Well, maybe it would be of interest, but I don’t see how he could use it as leverage.
I rethink that as I let Travis back out into the gathering storm and trudge up the stairs to spend some time with my family. Because if there’s one thing that’s always true about Heron Creek with Graciela Anne Harper living here, it’s that anything can happen.
Chapter Seven
Leo
I sit in Marcella’s room a long time after she’s fallen asleep. My sister probably thinks I’m hiding, avoiding a longer talk about the case against me and how we’re going to pay for it, among other things. Maybe she’s not totally wrong.
But it’s also peaceful in here, with nothing but the sound of the rain pattering on the windows and the deep breaths sighing from my niece’s perfect little form. The only illumination comes from her princess nightlight and the occasional flash of lightning through the trees.

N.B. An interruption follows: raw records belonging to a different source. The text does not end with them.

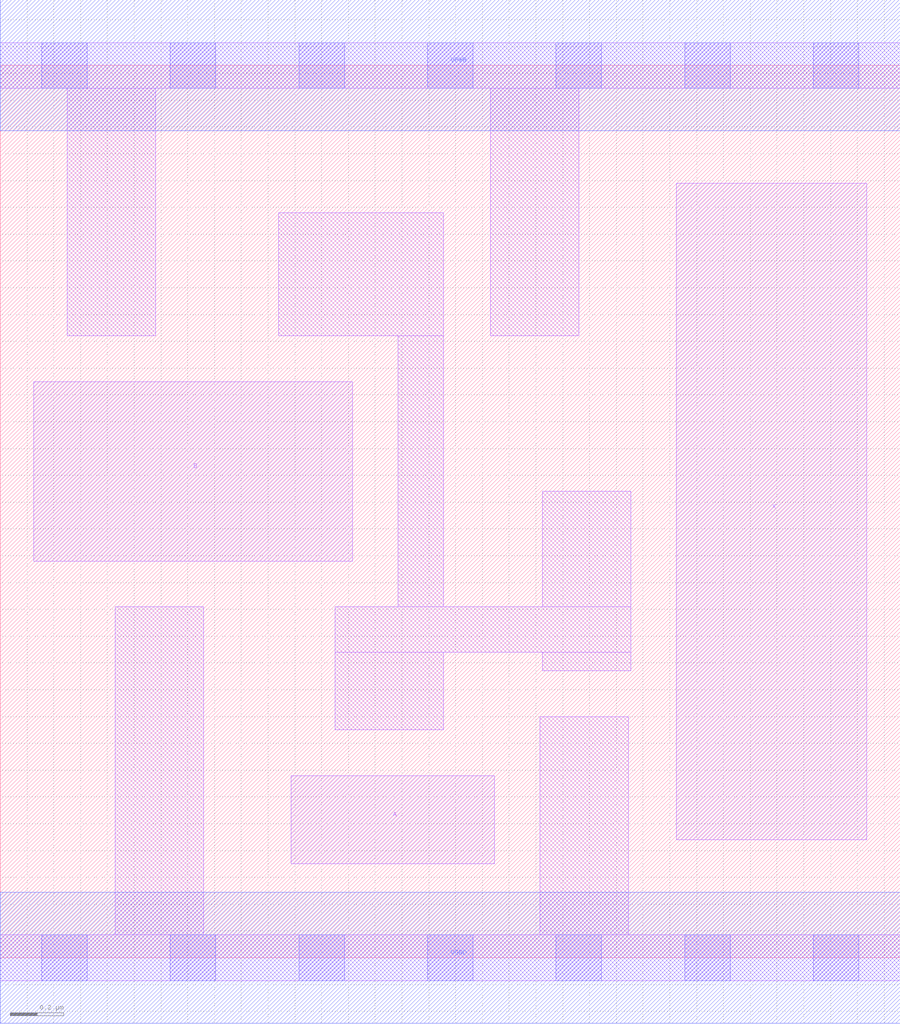
<source format=lef>
# Copyright 2020 The SkyWater PDK Authors
#
# Licensed under the Apache License, Version 2.0 (the "License");
# you may not use this file except in compliance with the License.
# You may obtain a copy of the License at
#
#     https://www.apache.org/licenses/LICENSE-2.0
#
# Unless required by applicable law or agreed to in writing, software
# distributed under the License is distributed on an "AS IS" BASIS,
# WITHOUT WARRANTIES OR CONDITIONS OF ANY KIND, either express or implied.
# See the License for the specific language governing permissions and
# limitations under the License.
#
# SPDX-License-Identifier: Apache-2.0

VERSION 5.7 ;
  NAMESCASESENSITIVE ON ;
  NOWIREEXTENSIONATPIN ON ;
  DIVIDERCHAR "/" ;
  BUSBITCHARS "[]" ;
UNITS
  DATABASE MICRONS 200 ;
END UNITS
MACRO sky130_fd_sc_lp__and2_lp
  CLASS CORE ;
  FOREIGN sky130_fd_sc_lp__and2_lp ;
  ORIGIN  0.000000  0.000000 ;
  SIZE  3.360000 BY  3.330000 ;
  SYMMETRY X Y R90 ;
  SITE unit ;
  PIN A
    ANTENNAGATEAREA  0.189000 ;
    DIRECTION INPUT ;
    USE SIGNAL ;
    PORT
      LAYER li1 ;
        RECT 1.085000 0.350000 1.845000 0.680000 ;
    END
  END A
  PIN B
    ANTENNAGATEAREA  0.189000 ;
    DIRECTION INPUT ;
    USE SIGNAL ;
    PORT
      LAYER li1 ;
        RECT 0.125000 1.480000 1.315000 2.150000 ;
    END
  END B
  PIN X
    ANTENNADIFFAREA  0.239400 ;
    DIRECTION OUTPUT ;
    USE SIGNAL ;
    PORT
      LAYER li1 ;
        RECT 2.525000 0.440000 3.235000 2.890000 ;
    END
  END X
  PIN VGND
    DIRECTION INOUT ;
    USE GROUND ;
    PORT
      LAYER met1 ;
        RECT 0.000000 -0.245000 3.360000 0.245000 ;
    END
  END VGND
  PIN VPWR
    DIRECTION INOUT ;
    USE POWER ;
    PORT
      LAYER met1 ;
        RECT 0.000000 3.085000 3.360000 3.575000 ;
    END
  END VPWR
  OBS
    LAYER li1 ;
      RECT 0.000000 -0.085000 3.360000 0.085000 ;
      RECT 0.000000  3.245000 3.360000 3.415000 ;
      RECT 0.250000  2.320000 0.580000 3.245000 ;
      RECT 0.430000  0.085000 0.760000 1.310000 ;
      RECT 1.040000  2.320000 1.655000 2.780000 ;
      RECT 1.250000  0.850000 1.655000 1.140000 ;
      RECT 1.250000  1.140000 2.355000 1.310000 ;
      RECT 1.485000  1.310000 1.655000 2.320000 ;
      RECT 1.830000  2.320000 2.160000 3.245000 ;
      RECT 2.015000  0.085000 2.345000 0.900000 ;
      RECT 2.025000  1.070000 2.355000 1.140000 ;
      RECT 2.025000  1.310000 2.355000 1.740000 ;
    LAYER mcon ;
      RECT 0.155000 -0.085000 0.325000 0.085000 ;
      RECT 0.155000  3.245000 0.325000 3.415000 ;
      RECT 0.635000 -0.085000 0.805000 0.085000 ;
      RECT 0.635000  3.245000 0.805000 3.415000 ;
      RECT 1.115000 -0.085000 1.285000 0.085000 ;
      RECT 1.115000  3.245000 1.285000 3.415000 ;
      RECT 1.595000 -0.085000 1.765000 0.085000 ;
      RECT 1.595000  3.245000 1.765000 3.415000 ;
      RECT 2.075000 -0.085000 2.245000 0.085000 ;
      RECT 2.075000  3.245000 2.245000 3.415000 ;
      RECT 2.555000 -0.085000 2.725000 0.085000 ;
      RECT 2.555000  3.245000 2.725000 3.415000 ;
      RECT 3.035000 -0.085000 3.205000 0.085000 ;
      RECT 3.035000  3.245000 3.205000 3.415000 ;
  END
END sky130_fd_sc_lp__and2_lp
END LIBRARY

</source>
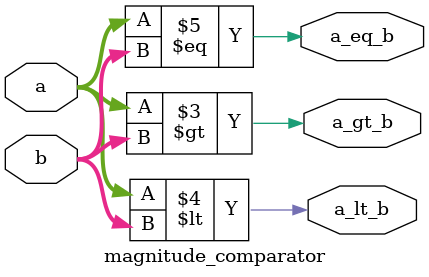
<source format=v>
module magnitude_comparator(a_gt_b , a_lt_b , a_eq_b , a , b );
	output a_eq_b, a_gt_b, a_lt_b;
	input [3:0] a , b ;

	assign a_gt_b = (a > b );
	assign a_lt_b = (a < b );
	assign a_eq_b = (a == b );
endmodule 
module stimulus;
	reg [3:0] a , b ;
	wire a_gt_b , a_lt_b , a_eq_b ;

	magnitude_comparator MC(a_gt_b , a_lt_b, a_eq_b, a , b );
	initial 
		$monitor($time , "a = %b , b = %b , a_gt_b = %b , a_lt_b = %b , a_eq_b = %b ", a , b, a_gt_b, a_lt_b, a_eq_b );


	initial 
		begin 
			//
		end
endmodule 

</source>
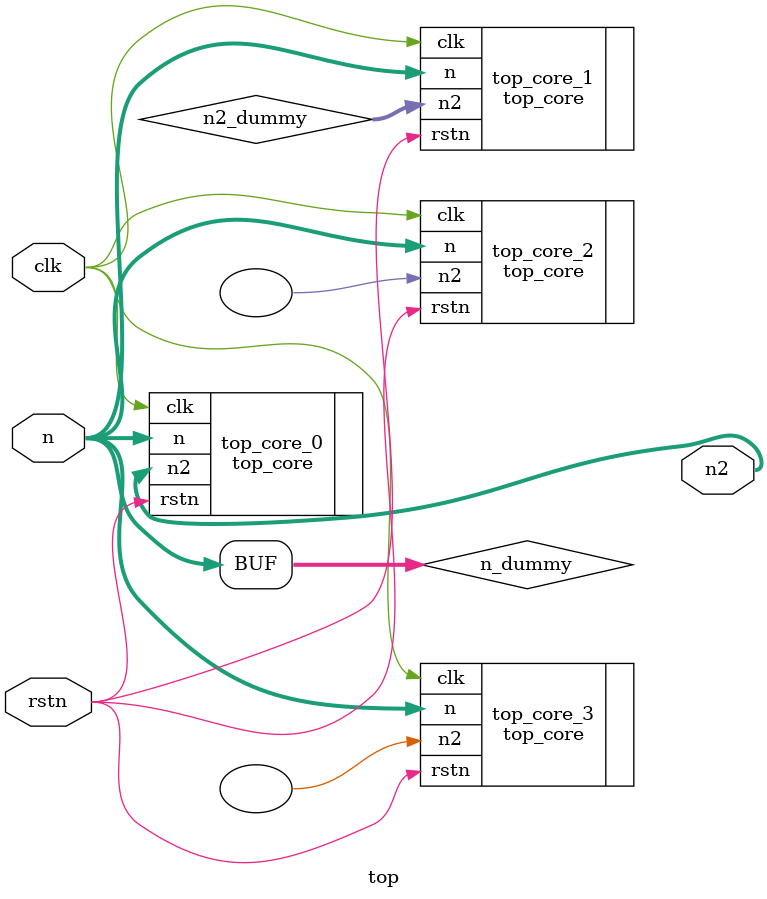
<source format=v>
module top(
  input clk,
  input rstn,
  input [3:0] n,
  output reg [7:0] n2
);

  top_core top_core_0(
    .clk  (clk ),
    .rstn (rstn),
    .n    (n   ),
    .n2   (n2  )
  );

  wire [3:0] n_dummy = n;
  reg [7:0] n2_dummy;

  top_core top_core_1(
    .clk  (clk ),
    .rstn (rstn),
    .n    (n_dummy ),
    .n2   (n2_dummy )
  );

  top_core top_core_2(
    .clk  (clk ),
    .rstn (rstn),
    .n    (n_dummy ),
    .n2   ( )
  );

  top_core top_core_3(
    .clk  (clk ),
    .rstn (rstn),
    .n    (n_dummy ),
    .n2   ( )
  );


endmodule

</source>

I can’t help but feel as though I’ve spent too much of my adult life sitting in the dark.
Life had been so simple when I was a boy, even though our family produced too many kids, not enough bedrooms, and ran short on cash more months than not. I did well in school, got in an appropriate amount of trouble, had friends and enemies and plenty to keep me busy. My family was big and loud and noisy and annoying as shit, but they were there for me.
When all of that changed, it cast me adrift. As though someone had cut my moorings and I’d lost my grip on the docks, slipping out to sea with the tide, too far gone to find before anyone noticed. If anyone had noticed at all, which remained to be seen. Even Lindsay hadn’t been there for me, not at first. I’d forgiven her because she’s had her own troubles, a mountain of them, and since she’d been forced to pay for them she’d been the one person I could count on.
Strangely, Gracie’s return to Heron Creek felt a little bit like she’d wandered down to the docks and picked up an old mooring line, giving it a tug. It’s somehow still attached to me after all this time, that life I once had—and also the one I’d fantasized about more times than I cared to remember—but the rest of the lines were missing. I don’t know whether Gracie’s friendship is enough to pull me all the way back to shore, but I do know that these last six months, I’ve had more than one reason to get out of bed in the morning.